--- BEGIN RECORDS SUPPLIED ---
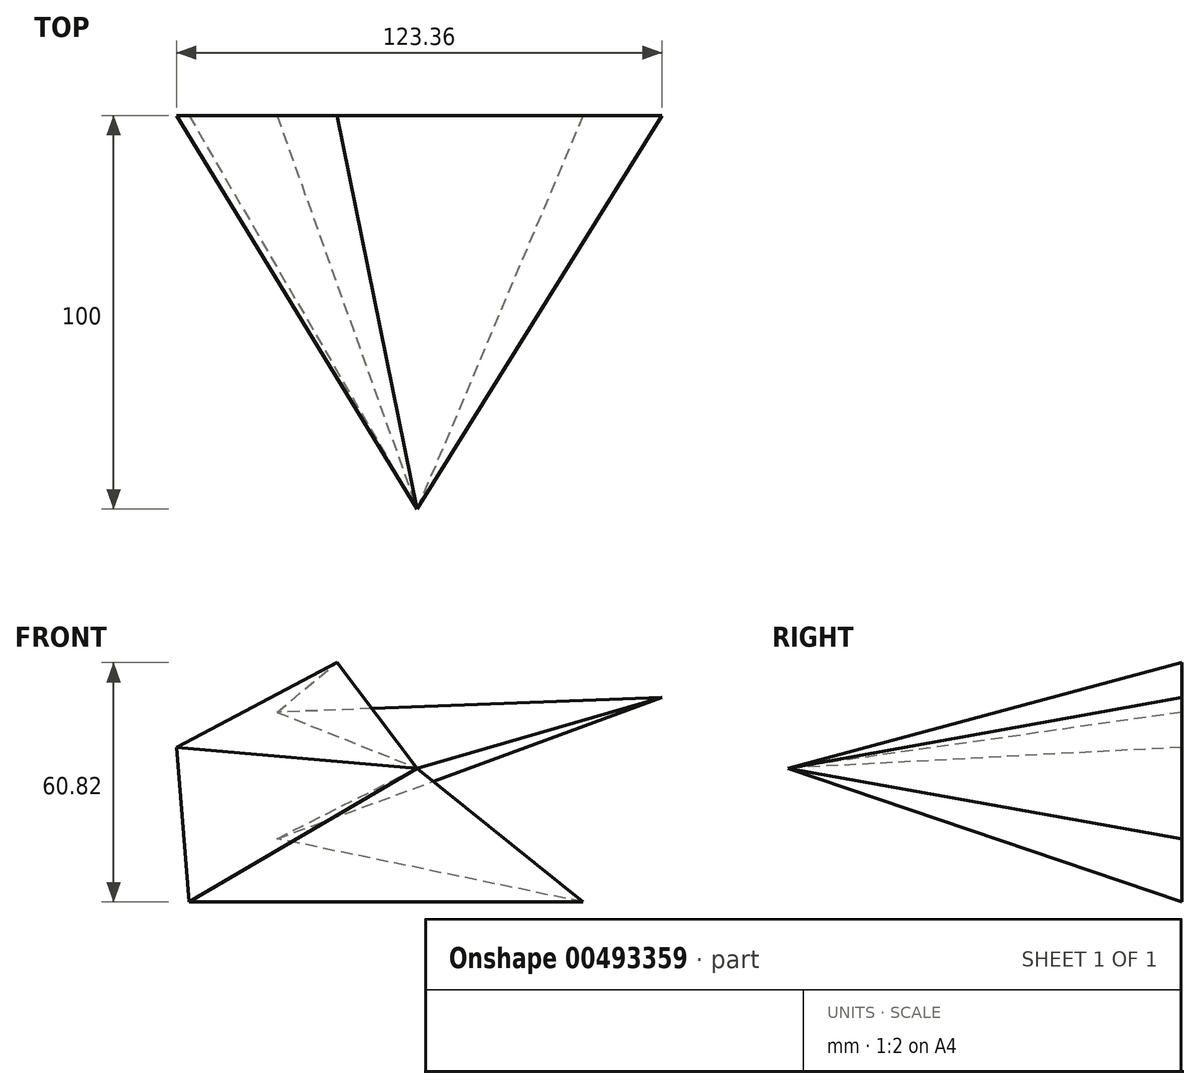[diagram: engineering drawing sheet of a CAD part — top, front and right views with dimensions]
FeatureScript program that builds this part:
annotation { "Feature Type Name" : "Feature", "Feature Type Description" : "" }
export const myFeature = defineFeature(function(context is Context, id is Id, definition is map)
    precondition{}
    {
        {
            var Q0;
            Q0=qCreatedBy(makeId("Front.planeOp"),FACE);
            var sketch = newSketch(context, id + "F0", { "sketchPlane" : qUnion([Q0])});
            skLineSegment(sketch, "E0", {"start": v(-20.37, 26.82) * mm, "end": v(-61.1, 5.3) * mm});
            skLineSegment(sketch, "E1", {"start": v(-61.1, 5.3) * mm, "end": v(-57.95, -34) * mm});
            skLineSegment(sketch, "E2", {"start": v(-57.95, -34) * mm, "end": v(42.17, -34) * mm});
            skLineSegment(sketch, "E3", {"start": v(42.17, -34) * mm, "end": v(-35.57, -17.93) * mm});
            skLineSegment(sketch, "E4", {"start": v(-35.57, -17.93) * mm, "end": v(62.25, 17.93) * mm});
            skLineSegment(sketch, "E5", {"start": v(62.25, 17.93) * mm, "end": v(-35.57, 14.2) * mm});
            skLineSegment(sketch, "E6", {"start": v(-35.57, 14.2) * mm, "end": v(-20.37, 26.82) * mm});
            skSolve(sketch);
        }
        {
            var Q0;
            Q0=qCreatedBy(makeId("Front.planeOp"),FACE);
            cPlane(context, id + "F1", {"entities" : qUnion([Q0]), "cplaneType" : CPlaneType.OFFSET, "offset" : 100 * mm, "width" : 150 * mm, "height" : 150 * mm});
        }
        {
            var Q0;
            Q0=qCreatedBy(id+"F1.planeOp",FACE);
            var sketch = newSketch(context, id + "F2", { "sketchPlane" : qUnion([Q0])});
            skPoint(sketch, "E7", {"position": v(0, 0) * mm});
            skSolve(sketch);
        }
        {
            var Q0;
            Q0=makeQuery(id+"F0.imprint","IMPRINT",FACE,{"disambiguationData":[TD([[makeQuery(id+"F0.imprint","IMPRINT",EDGE,{"derivedFrom":sQuery(id+"F0.wireOp",EDGE,"E0")}),1.0]])]});
            var Q1;
            Q1=sQuery(id+"F2.wireOp",VERTEX,"E7");
            loft(context, id + "F3", {"sheetProfilesArray" : [{ "sheetProfileEntities" : qUnion([Q0]) }, { "sheetProfileEntities" : qUnion([Q1]) }]});
        }
    });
--- END RECORDS SUPPLIED ---
Rewrite the lines above as a JSON list of strings, one string per line, with blank lines skipped. Leave the picture out of the answer.

[
  "[diagram: engineering drawing sheet of a CAD part — top, front and right views with dimensions]",
  "FeatureScript program that builds this part:",
  "annotation { \"Feature Type Name\" : \"Feature\", \"Feature Type Description\" : \"\" }",
  "export const myFeature = defineFeature(function(context is Context, id is Id, definition is map)",
  "    precondition{}",
  "    {",
  "        {",
  "            var Q0;",
  "            Q0=qCreatedBy(makeId(\"Front.planeOp\"),FACE);",
  "            var sketch = newSketch(context, id + \"F0\", { \"sketchPlane\" : qUnion([Q0])});",
  "            skLineSegment(sketch, \"E0\", {\"start\": v(-20.37, 26.82) * mm, \"end\": v(-61.1, 5.3) * mm});",
  "            skLineSegment(sketch, \"E1\", {\"start\": v(-61.1, 5.3) * mm, \"end\": v(-57.95, -34) * mm});",
  "            skLineSegment(sketch, \"E2\", {\"start\": v(-57.95, -34) * mm, \"end\": v(42.17, -34) * mm});",
  "            skLineSegment(sketch, \"E3\", {\"start\": v(42.17, -34) * mm, \"end\": v(-35.57, -17.93) * mm});",
  "            skLineSegment(sketch, \"E4\", {\"start\": v(-35.57, -17.93) * mm, \"end\": v(62.25, 17.93) * mm});",
  "            skLineSegment(sketch, \"E5\", {\"start\": v(62.25, 17.93) * mm, \"end\": v(-35.57, 14.2) * mm});",
  "            skLineSegment(sketch, \"E6\", {\"start\": v(-35.57, 14.2) * mm, \"end\": v(-20.37, 26.82) * mm});",
  "            skSolve(sketch);",
  "        }",
  "        {",
  "            var Q0;",
  "            Q0=qCreatedBy(makeId(\"Front.planeOp\"),FACE);",
  "            cPlane(context, id + \"F1\", {\"entities\" : qUnion([Q0]), \"cplaneType\" : CPlaneType.OFFSET, \"offset\" : 100 * mm, \"width\" : 150 * mm, \"height\" : 150 * mm});",
  "        }",
  "        {",
  "            var Q0;",
  "            Q0=qCreatedBy(id+\"F1.planeOp\",FACE);",
  "            var sketch = newSketch(context, id + \"F2\", { \"sketchPlane\" : qUnion([Q0])});",
  "            skPoint(sketch, \"E7\", {\"position\": v(0, 0) * mm});",
  "            skSolve(sketch);",
  "        }",
  "        {",
  "            var Q0;",
  "            Q0=makeQuery(id+\"F0.imprint\",\"IMPRINT\",FACE,{\"disambiguationData\":[TD([[makeQuery(id+\"F0.imprint\",\"IMPRINT\",EDGE,{\"derivedFrom\":sQuery(id+\"F0.wireOp\",EDGE,\"E0\")}),1.0]])]});",
  "            var Q1;",
  "            Q1=sQuery(id+\"F2.wireOp\",VERTEX,\"E7\");",
  "            loft(context, id + \"F3\", {\"sheetProfilesArray\" : [{ \"sheetProfileEntities\" : qUnion([Q0]) }, { \"sheetProfileEntities\" : qUnion([Q1]) }]});",
  "        }",
  "    });"
]